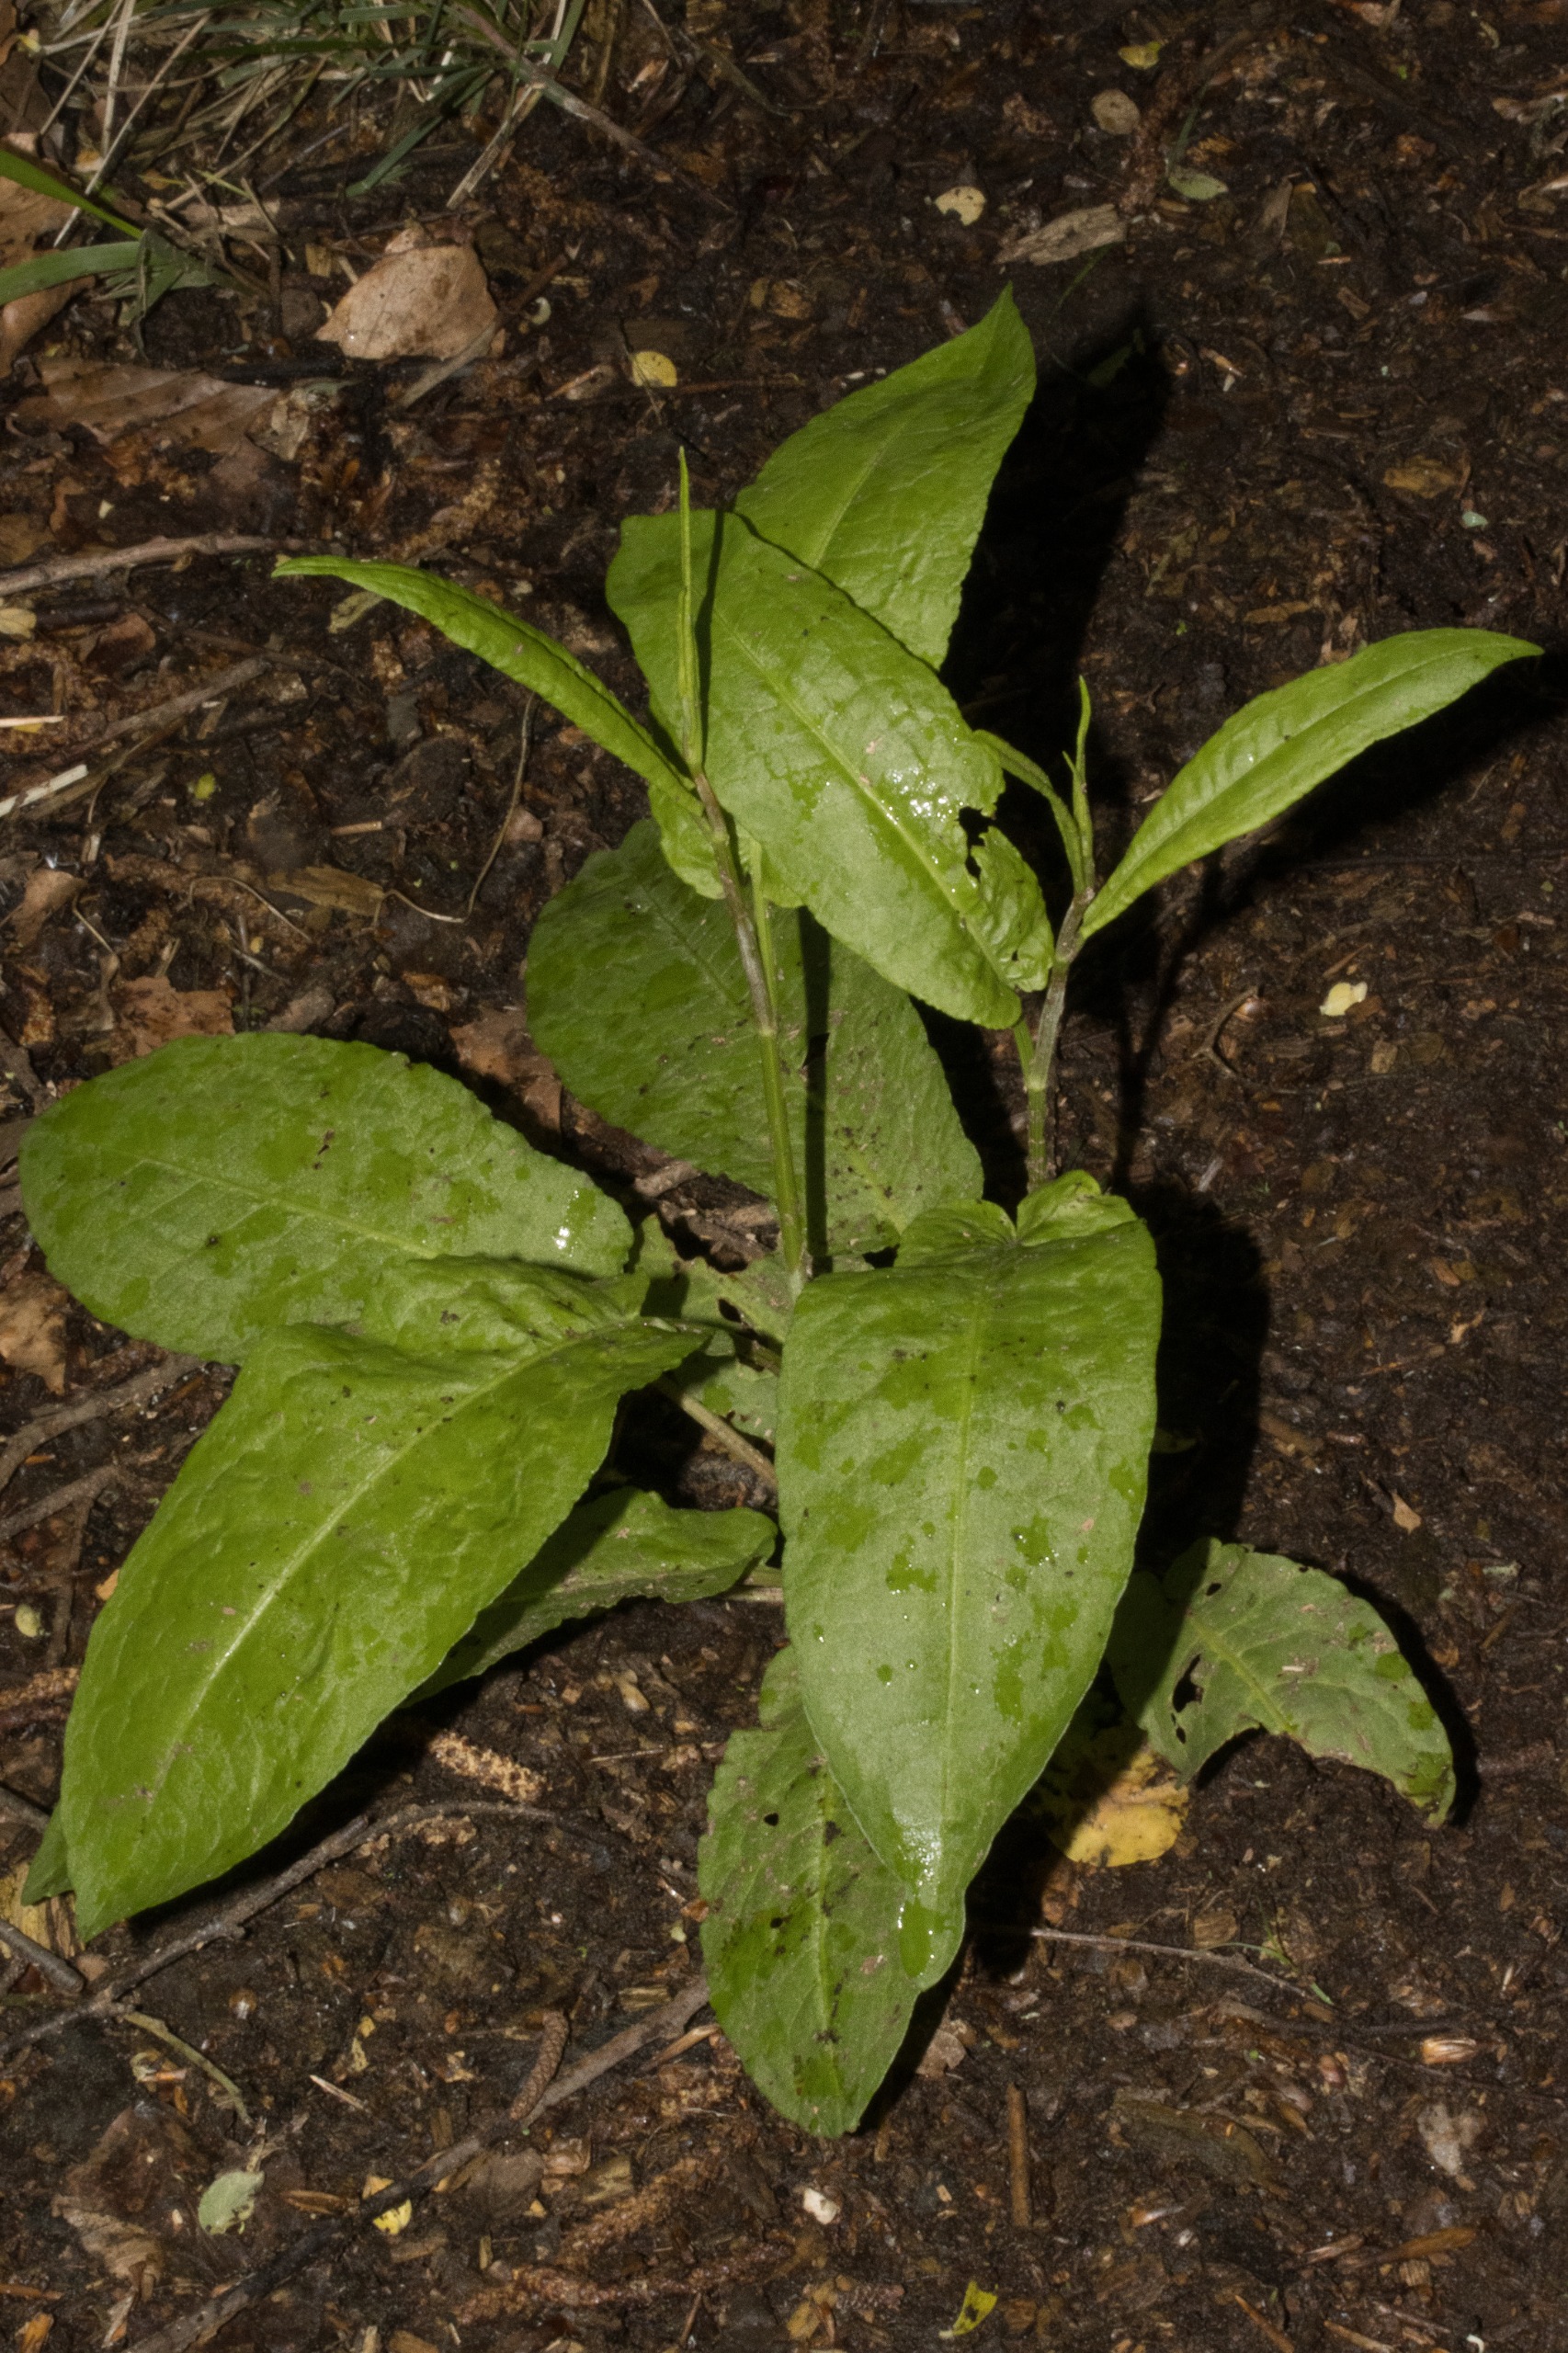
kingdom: Plantae
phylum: Tracheophyta
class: Magnoliopsida
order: Caryophyllales
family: Polygonaceae
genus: Rumex
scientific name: Rumex sanguineus
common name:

####################

→ Exercise aim
Arrange the lines of the records above as a numbered list. Leave out any blank lines and the pictures.

→ Written response
1. kingdom: Plantae
2. phylum: Tracheophyta
3. class: Magnoliopsida
4. order: Caryophyllales
5. family: Polygonaceae
6. genus: Rumex
7. scientific name: Rumex sanguineus
8. common name:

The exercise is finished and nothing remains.